Opening Reception: 26. June, 8 pm

The exhibition will be opened by Alexander Klar, director of the Hamburger Kunsthalle.

Tom Reichstein, in collaboration with Kunstverein Werkstattgalerie Berlin e.V., presents an interdisciplinary dialogue between two artists curated by Pascual Jordan. This exhibition captures a “work in progress” that has been ongoing for several months. The artworks not only respond to each other but also find unity in collaborative pieces. 

Ingeborg zu Schleswig-Holstein has collaborated with various artists on experimental projects. For instance, she created a series of paintings with Polish composer Augustyn Bloch to accompany his composition “A Song for Gdansk” on the occasion of the city’s 1000th anniversary. She also collaborated with Jürg Halter and Tanikawa Shuntaro on the chain poem “Speaking Waters,” creating artworks in the workshop gallery while the poets recited their verses. Another collaboration was with Chinese poet Liao Yiwu, resulting in a series of paintings now housed in the Salsali Museum in Dubai.

In all these encounters, Ingeborg responded to music or spoken words with the gestures of her abstract painting, capturing the essence of the painting process itself. Boris Mikhailov, a photographer, painter, and performer from Kharkiv, has made Berlin his home. His extensive body of work, spanning over half a century, is often seen as a chronicle of life. Through his snapshots, drawings, paintings, and writings, he documents life in Soviet times and the transformative period in Ukraine after the collapse of the Soviet Union. His work challenges social and artistic norms, focusing on the human condition and its vulnerabilities, often infused with irony and poetry.

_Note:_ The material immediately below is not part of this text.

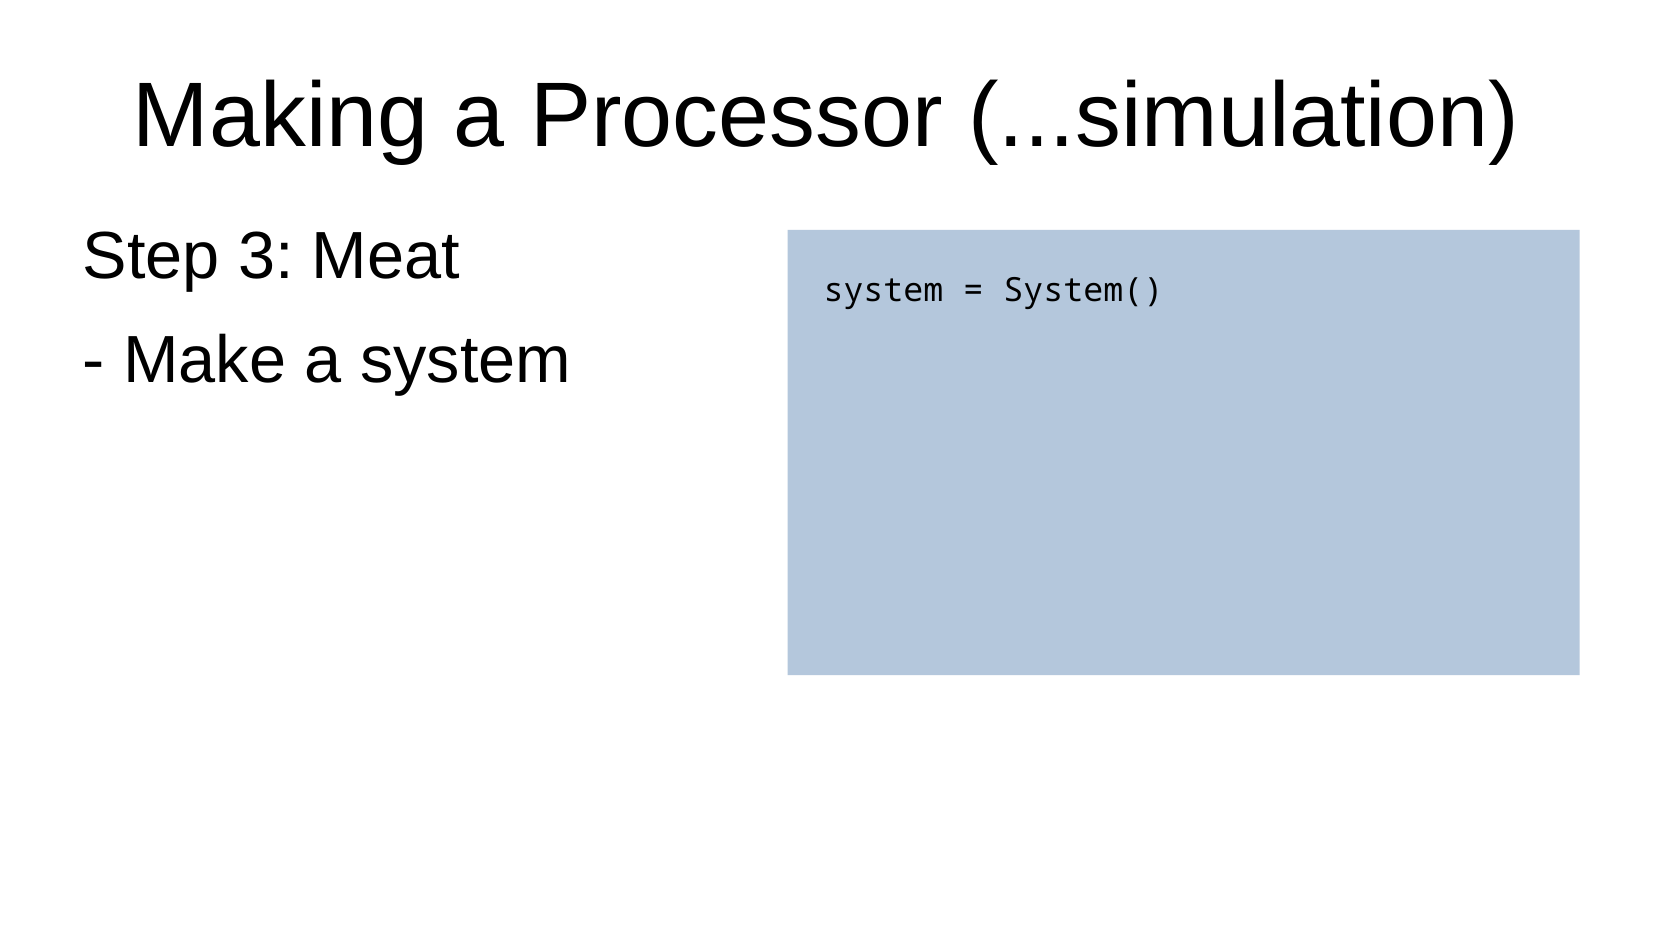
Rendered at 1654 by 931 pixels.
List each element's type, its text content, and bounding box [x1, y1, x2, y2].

Mikhailov’s retrospective “Ukrainian Diary” at the Maison européenne de la photographie and the Pinault Collection in Paris showcased around 800 of his works. Film critic Anton Dolin remarked that understanding Ukraine in recent decades was almost impossible without looking at Mikhailov’s unsparing yet tender photographs.

The workshop gallery will exhibit Mikhailov’s slide series “Ispytanije smertju” (Engl. Test by Death), produced until 2019. This series, exploring the themes of finiteness and cultural traces, seems to have foreseen Ukraine’s fate and reflects on the potential end of history itself and its earthly manifestations.